Evaluation of WRF and HadRM mesoscale climate simulations over the United States Pacific Northwest

Zhang, Y., V. Dulière, P.W. Mote, and E.P. Salathé. 2009. Evaluation of WRF and HadRM mesoscale climate simulations over the United States Pacific Northwest. Journal of Climate 22(20):5511-5526, doi: 10.1175/2009JCLI2875.1.

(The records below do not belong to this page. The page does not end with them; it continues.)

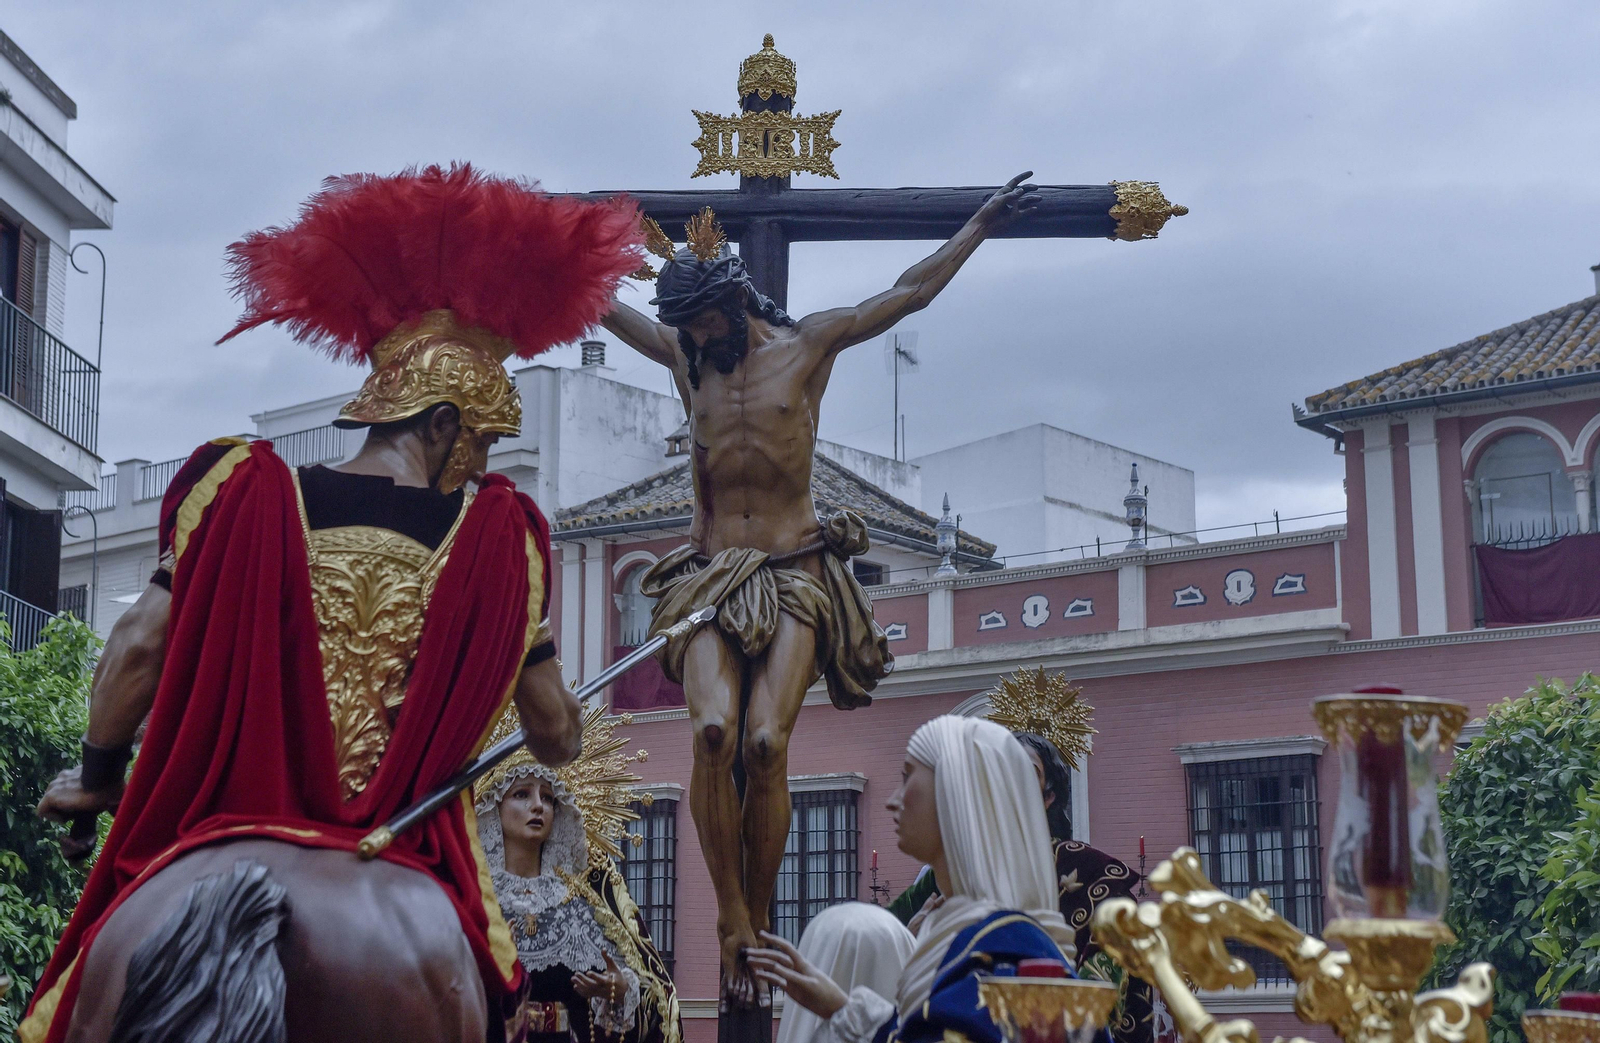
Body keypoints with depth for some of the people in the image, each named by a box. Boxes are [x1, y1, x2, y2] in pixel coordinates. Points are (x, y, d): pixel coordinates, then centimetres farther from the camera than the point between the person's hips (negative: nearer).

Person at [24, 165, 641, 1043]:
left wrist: (98, 775, 13)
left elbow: (139, 647, -4)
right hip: (404, 859, 0)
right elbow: (554, 734, 4)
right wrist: (560, 731, 28)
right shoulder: (501, 539, 0)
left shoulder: (241, 494, -1)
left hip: (218, 830, 0)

This work compares the WRF (Weather Research and Forecasting) and HadRM (Hadley Centre Regional Model) simulations with the observed daily maximum and minimum temperature (Tmax and Tmin) and precipitation at HCN (Historical Climate Network) stations over the U.S. Pacific Northwest for 2003-2007. The WRF and HadRM runs were driven by the NCEP-DOE (Department of Energy) R-2 reanalysis data. The simulated Tmax in WRF and HadRM as well as in R-2 compares well with the observations. Predominantly cold biases of Tmax are noted in WRF and HadRM in spring and summer while in winter and fall more stations show warm biases especially in HadRM. Large cold biases of Tmax are noted in R-2 at all times. The simulated Tmin compares reasonably well with the observations although not as well as Tmax both in WRF and HadRM and in R-2. Warm biases of Tmin prevail in both model simulations while R-2 shows mainly cold biases. The R-2 data play a role in the model biases of Tmax although there are also clear indications of resolution-dependency. The model biases of Tmin originate mainly from the regional models. The temporal correlation between the simulated and observed daily precipitation is relatively low in WRF and HadRM and R-2. However, the correlation increases steadily for longer averaging times. With high resolution, improvement in model performance over R-2 is noted although the nested WRF domains also show the largest biases in winter and spring. Wet biases are evident in WRF while HadRM shows mainly dry biases.